→ **YOUR OBJECTIVE**
Return the lines of the material exactly as they appear, from the start of the material up to and including the line that contains "お申し込みやお買い物後、利用したサイトから送られる購入完", leaving out the pictures.

----- SUPPLIED INFORMATION

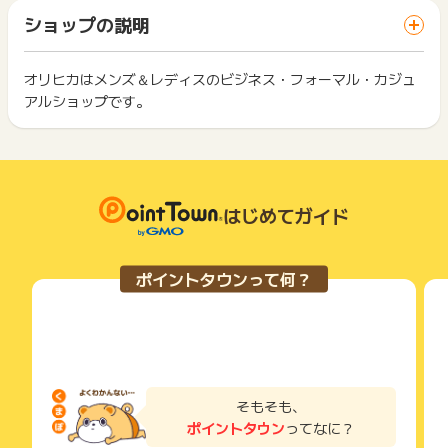
※ポイントに関するお問い合わせは、
ポイントタウンのサポート
「 ショッピングでポイントGET 」ボタンを押した時とサービ
一部のサービスにつきましては、1商品につき10円単位の金額
ショップの説明
までお問い合わせください。ポイントについて、広告主に直接
ス・お買い物利用時で、デバイス・ブラウザが異なる場合はポ
は切り捨てとなります。
お問い合わせをした場合、ポイント獲得対象外となる場合がご
イント獲得ができません。
ポイント獲得が1ポイント未満のものは切り捨てとなり、ポイ
ざいます。
ント履歴には記載されません。
オリヒカはメンズ＆レディスのビジネス・フォーマル・カジュ
2回以上同じお買い物・サービスをご利用される場合は、毎回
原則として広告主側のポイント等を利用して支払われた金額分
アルショップです。
ポイントタウンに戻り、「 ショッピングでポイントGET 」ボ
につきましては、ポイントタウンのポイント獲得の対象には含
もっと見る
タンを押してからご利用ください。
まれません。
広告主が運営しているサービスの都合もしくは会員様の都合で
下記の事項に該当する場合、広告主側で対象外とみなし、「獲
商品の交換や一部でもキャンセルされた場合、ポイントが無効
得無効」となる可能性があります。
になる可能性もございます。
・同一端末や同一世帯で、繰り返し利用不可のサービス・お買
各サービス・お買い物の獲得ポイントや獲得条件、キャンペー
はじめてガイド
い物を複数回ご利用された場合
ン期間が予告なしに変更される場合がございますが、ご利用さ
・他のポイントサイトや比較サイト、検索サイトなどを経由し
れた時点の条件が適用されます。
て一度でも同サービス・お買い物を利用されたことがある場合
条件を達成しているかどうかは各広告主ではなく、代理店が行
ご利用前には、Cookieの削除をおこなっていただくことを推奨
ポイントタウンって何？
っているため、広告主はポイントに関する詳細を把握しており
します。
ません。
そのため、ポイントタウンのポイントに関するお問い合わせを
サービス・お買い物利用時にお電話など2つ以上の申し込み方
広告主様に直接行わないようお願いいたします。
法がある場合、必ずサイト上のWEBフォームからお申し込みく
掲載中のプログラムの掲載終了日はあくまで予定となってお
ださい。
り、急遽終了となる場合がございます。
各サービス・お買い物に掲載されている獲得条件を必ずよくお
広告に遷移しない場合は掲載が終了となっておりポイントが獲
読みください。
そもそも、
得できませんので、ご注意くださいませ。
ポイントタウン
ってなに？
お申し込みやお買い物後、利用したサイトから送られる購入完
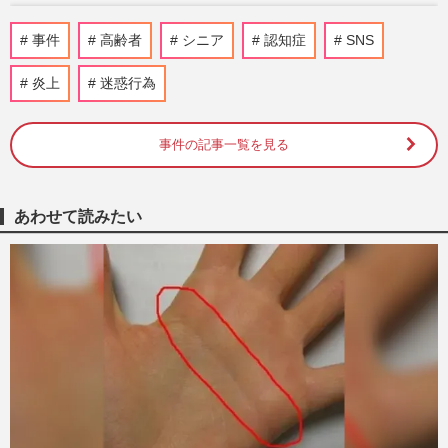
《新型コロナ》インフルエンザより“リス
事件
高齢者
シニア
認知症
SNS
ク大”な脅威「命を失う点では、圧倒的に
危険」決定的な違いと、身…
炎上
迷惑行為
週刊女性2026年8月11日号
2026/8/2
事件の記事一覧を見る
《熱中症》我慢強い“頑張り屋タイプ”は要
注意！「水分補給はただの水ではダメ」リ
スクを高める“5つの要…
週刊女性2026年6月23日号
2026/6/14
あわせて読みたい
【朝の1分音読シート】北原白秋『あめん
ぼの歌』を一日一音読で呼吸力、嚥下機能
を鍛えてエネルギー満点
週刊女性2026年4月28日・5月5日号
2026/4/28
血管の名医が教える“ずぼらストレッチ”で
「美肌や薄毛予防も期待」座ったまま1日5
分で始めるケア法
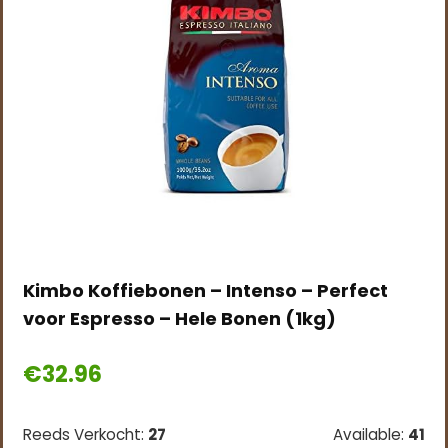
Kimbo Koffiebonen – Intenso – Perfect
voor Espresso – Hele Bonen (1kg)
€
32.96
Reeds Verkocht:
27
Available:
41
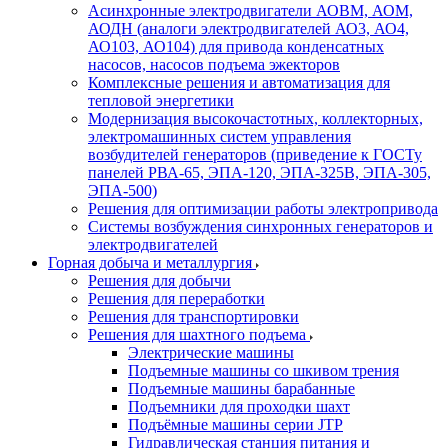
Асинхронные электродвигатели АОВМ, АОМ,
АОДН (аналоги электродвигателей АО3, АО4,
АО103, АО104) для привода конденсатных
насосов, насосов подъема эжекторов
Комплексные решения и автоматизация для
тепловой энергетики
Модернизация высокочастотных, коллекторных,
электромашинных систем управления
возбудителей генераторов (приведение к ГОСТу
панелей РВА-65, ЭПА-120, ЭПА-325В, ЭПА-305,
ЭПА-500)
Решения для оптимизации работы электропривода
Системы возбуждения синхронных генераторов и
электродвигателей
Горная добыча и металлургия
Решения для добычи
Решения для переработки
Решения для транспортировки
Решения для шахтного подъема
Электрические машины
Подъемные машины со шкивом трения
Подъемные машины барабанные
Подъемники для проходки шахт
Подъёмные машины серии JTP
Гидравлическая станция питания и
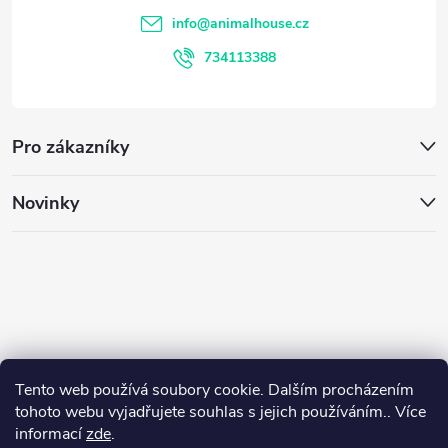
v
t
info
@
animalhouse.cz
ý
í
734113388
p
i
Pro zákazníky
s
u
Novinky
Tento web používá soubory cookie. Dalším procházením
tohoto webu vyjadřujete souhlas s jejich používáním.. Více
informací
zde
.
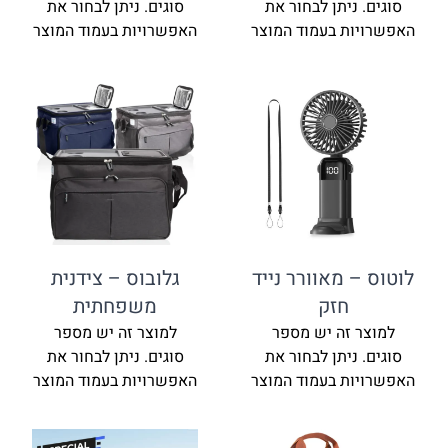
סוגים. ניתן לבחור את
סוגים. ניתן לבחור את
האפשרויות בעמוד המוצר
האפשרויות בעמוד המוצר
לוטוס – מאוורר נייד
גלובוס – צידנית
חזק
משפחתית
למוצר זה יש מספר
למוצר זה יש מספר
סוגים. ניתן לבחור את
סוגים. ניתן לבחור את
האפשרויות בעמוד המוצר
האפשרויות בעמוד המוצר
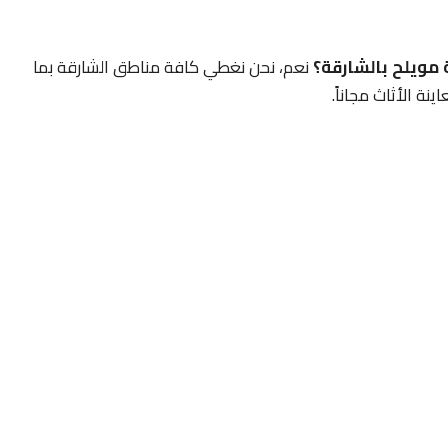
مويلح بالشارقة؟
نعم، نحن نغطي كافة مناطق الشارقة بما
نة الأثاث مجاناً.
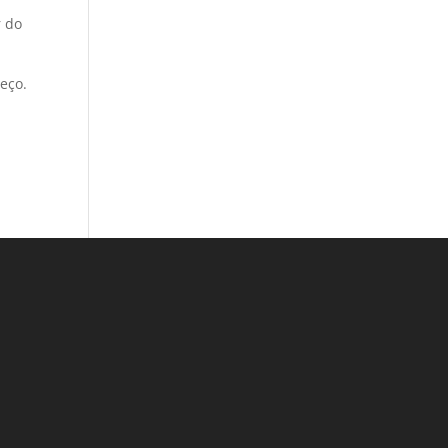
r do
eço.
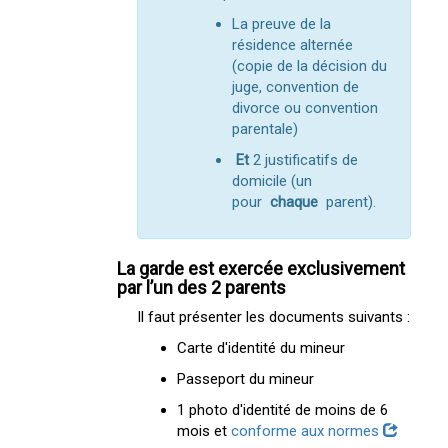
La preuve de la
résidence alternée
(copie de la décision du
juge, convention de
divorce ou convention
parentale)
Et
2 justificatifs de
domicile (un
pour
chaque
parent).
La garde est exercée exclusivement
par l’un des 2 parents
Il faut présenter les documents suivants :
Carte d'identité du mineur
Passeport du mineur
1 photo d'identité de moins de 6
mois et
conforme aux normes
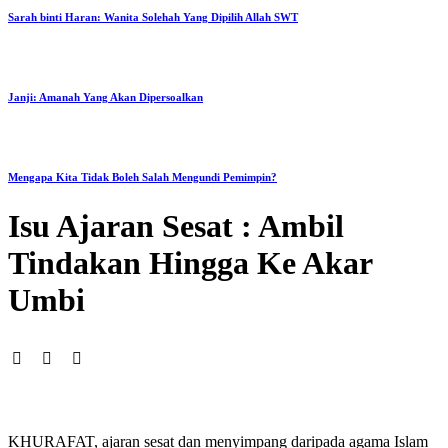
Sarah binti Haran: Wanita Solehah Yang Dipilih Allah SWT
Janji: Amanah Yang Akan Dipersoalkan
Mengapa Kita Tidak Boleh Salah Mengundi Pemimpin?
Isu Ajaran Sesat : Ambil
Tindakan Hingga Ke Akar
Umbi
KHURAFAT, ajaran sesat dan menyimpang daripada agama Islam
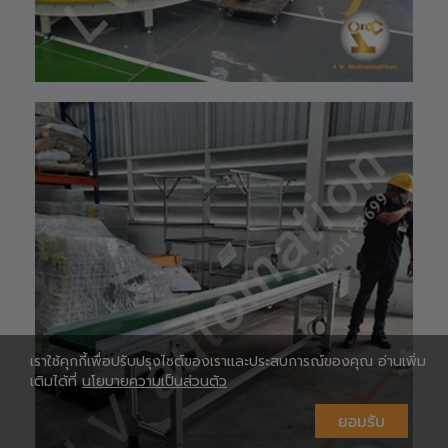
Shopee 🆔 :
lv_automation
หรือคลิ๊กลิ้งค์นี้ 👉
👉
ท
https://shopee.
co.th/lv_automa
เ
tion
Lazada🛒 :
https://www.laz
ada.co.th/shop/
lv-automation/
📩 สอบถามราย
ห
ละเอียดหรือขอใบ
เสนอราคาได้ทันที
#S1400RobotAr
m
#RobotArm6Axi
s
#SmartFactory
#AutomationSy
เราใช้คุกกี้เพื่อปรับปรุงไซต์ของเราและประสบการณ์ของคุณ อ่านเพิ่ม
stem
เติมได้ที่
นโยบายความเป็นส่วนตัว
#IndustrialRobo
t #แขนกลหุ่นยนต์
#เทคโนโลยีการ
ห
ยอมรับ
ผลิต #นวัตกรรม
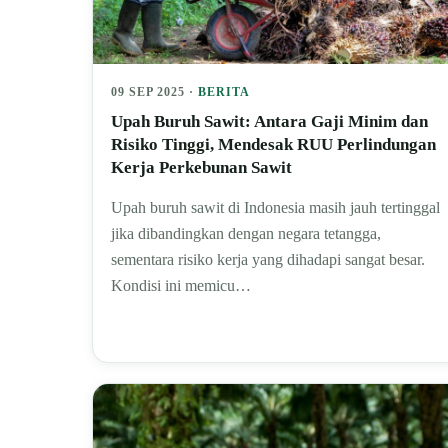
09 SEP 2025 ·
BERITA
Upah Buruh Sawit: Antara Gaji Minim dan
Risiko Tinggi, Mendesak RUU Perlindungan
Kerja Perkebunan Sawit
Upah buruh sawit di Indonesia masih jauh tertinggal
jika dibandingkan dengan negara tetangga,
sementara risiko kerja yang dihadapi sangat besar.
Kondisi ini memicu…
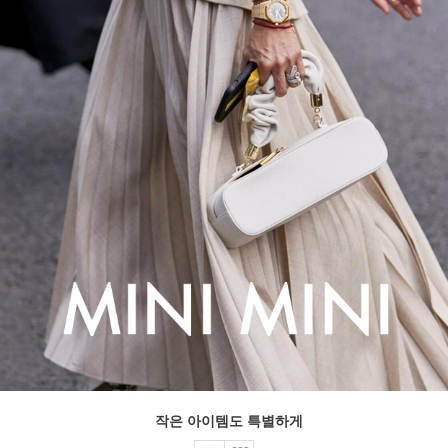
작은 아이템도 특별하게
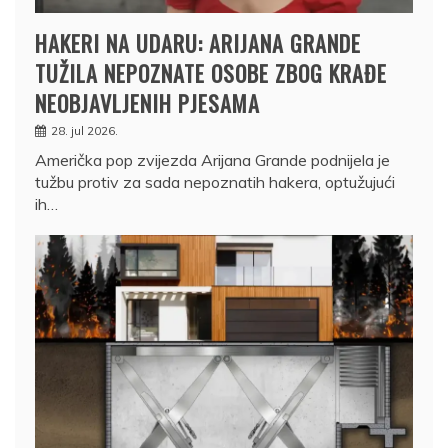
HAKERI NA UDARU: ARIJANA GRANDE
TUŽILA NEPOZNATE OSOBE ZBOG KRAĐE
NEOBJAVLJENIH PJESAMA
28. jul 2026.
Američka pop zvijezda Arijana Grande podnijela je
tužbu protiv za sada nepoznatih hakera, optužujući
ih…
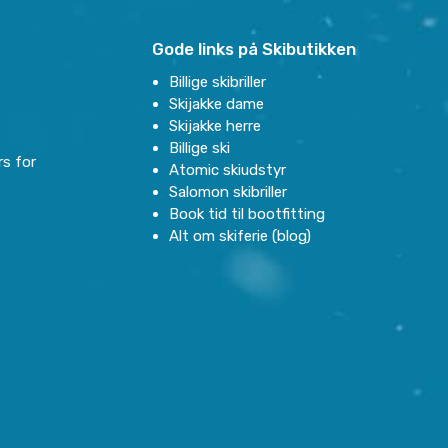
Gode links på Skibutikken
Billige skibriller
Skijakke dame
Skijakke herre
Billige ski
rs for
Atomic skiudstyr
Salomon skibriller
Book tid til bootfitting
Alt om skiferie (blog)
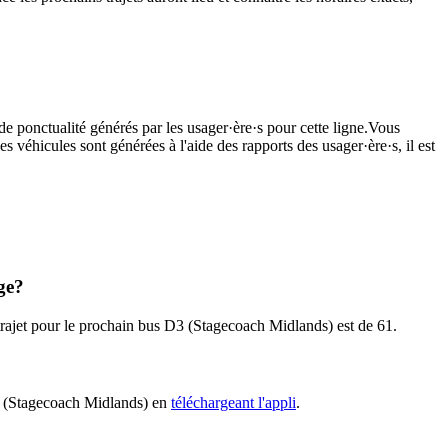
de ponctualité générés par les usager·ère·s pour cette ligne.Vous
s véhicules sont générées à l'aide des rapports des usager·ère·s, il est
ge?
 trajet pour le prochain bus D3 (Stagecoach Midlands) est de 61.
 D3 (Stagecoach Midlands) en
téléchargeant l'appli
.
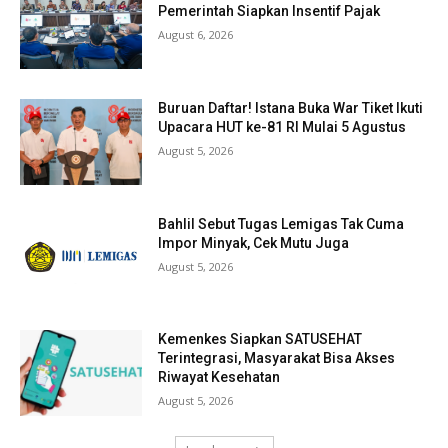
Pemerintah Siapkan Insentif Pajak
August 6, 2026
Buruan Daftar! Istana Buka War Tiket Ikuti
Upacara HUT ke-81 RI Mulai 5 Agustus
August 5, 2026
Bahlil Sebut Tugas Lemigas Tak Cuma
Impor Minyak, Cek Mutu Juga
August 5, 2026
Kemenkes Siapkan SATUSEHAT
Terintegrasi, Masyarakat Bisa Akses
Riwayat Kesehatan
August 5, 2026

----------

→ **REPLY**
※ポイントに関するお問い合わせは、
ポイントタウンのサポート
「 ショッピングでポイントGET 」ボタンを押した時とサービ
一部のサービスにつきましては、1商品につき10円単位の金額
ショップの説明
までお問い合わせください。ポイントについて、広告主に直接
ス・お買い物利用時で、デバイス・ブラウザが異なる場合はポ
は切り捨てとなります。
お問い合わせをした場合、ポイント獲得対象外となる場合がご
イント獲得ができません。
ポイント獲得が1ポイント未満のものは切り捨てとなり、ポイ
ざいます。
ント履歴には記載されません。
オリヒカはメンズ＆レディスのビジネス・フォーマル・カジュ
2回以上同じお買い物・サービスをご利用される場合は、毎回
原則として広告主側のポイント等を利用して支払われた金額分
アルショップです。
ポイントタウンに戻り、「 ショッピングでポイントGET 」ボ
につきましては、ポイントタウンのポイント獲得の対象には含
もっと見る
タンを押してからご利用ください。
まれません。
広告主が運営しているサービスの都合もしくは会員様の都合で
下記の事項に該当する場合、広告主側で対象外とみなし、「獲
商品の交換や一部でもキャンセルされた場合、ポイントが無効
得無効」となる可能性があります。
になる可能性もございます。
・同一端末や同一世帯で、繰り返し利用不可のサービス・お買
各サービス・お買い物の獲得ポイントや獲得条件、キャンペー
はじめてガイド
い物を複数回ご利用された場合
ン期間が予告なしに変更される場合がございますが、ご利用さ
・他のポイントサイトや比較サイト、検索サイトなどを経由し
れた時点の条件が適用されます。
て一度でも同サービス・お買い物を利用されたことがある場合
条件を達成しているかどうかは各広告主ではなく、代理店が行
ご利用前には、Cookieの削除をおこなっていただくことを推奨
ポイントタウンって何？
っているため、広告主はポイントに関する詳細を把握しており
します。
ません。
そのため、ポイントタウンのポイントに関するお問い合わせを
サービス・お買い物利用時にお電話など2つ以上の申し込み方
広告主様に直接行わないようお願いいたします。
法がある場合、必ずサイト上のWEBフォームからお申し込みく
掲載中のプログラムの掲載終了日はあくまで予定となってお
ださい。
り、急遽終了となる場合がございます。
各サービス・お買い物に掲載されている獲得条件を必ずよくお
広告に遷移しない場合は掲載が終了となっておりポイントが獲
読みください。
そもそも、
得できませんので、ご注意くださいませ。
ポイントタウン
ってなに？
お申し込みやお買い物後、利用したサイトから送られる購入完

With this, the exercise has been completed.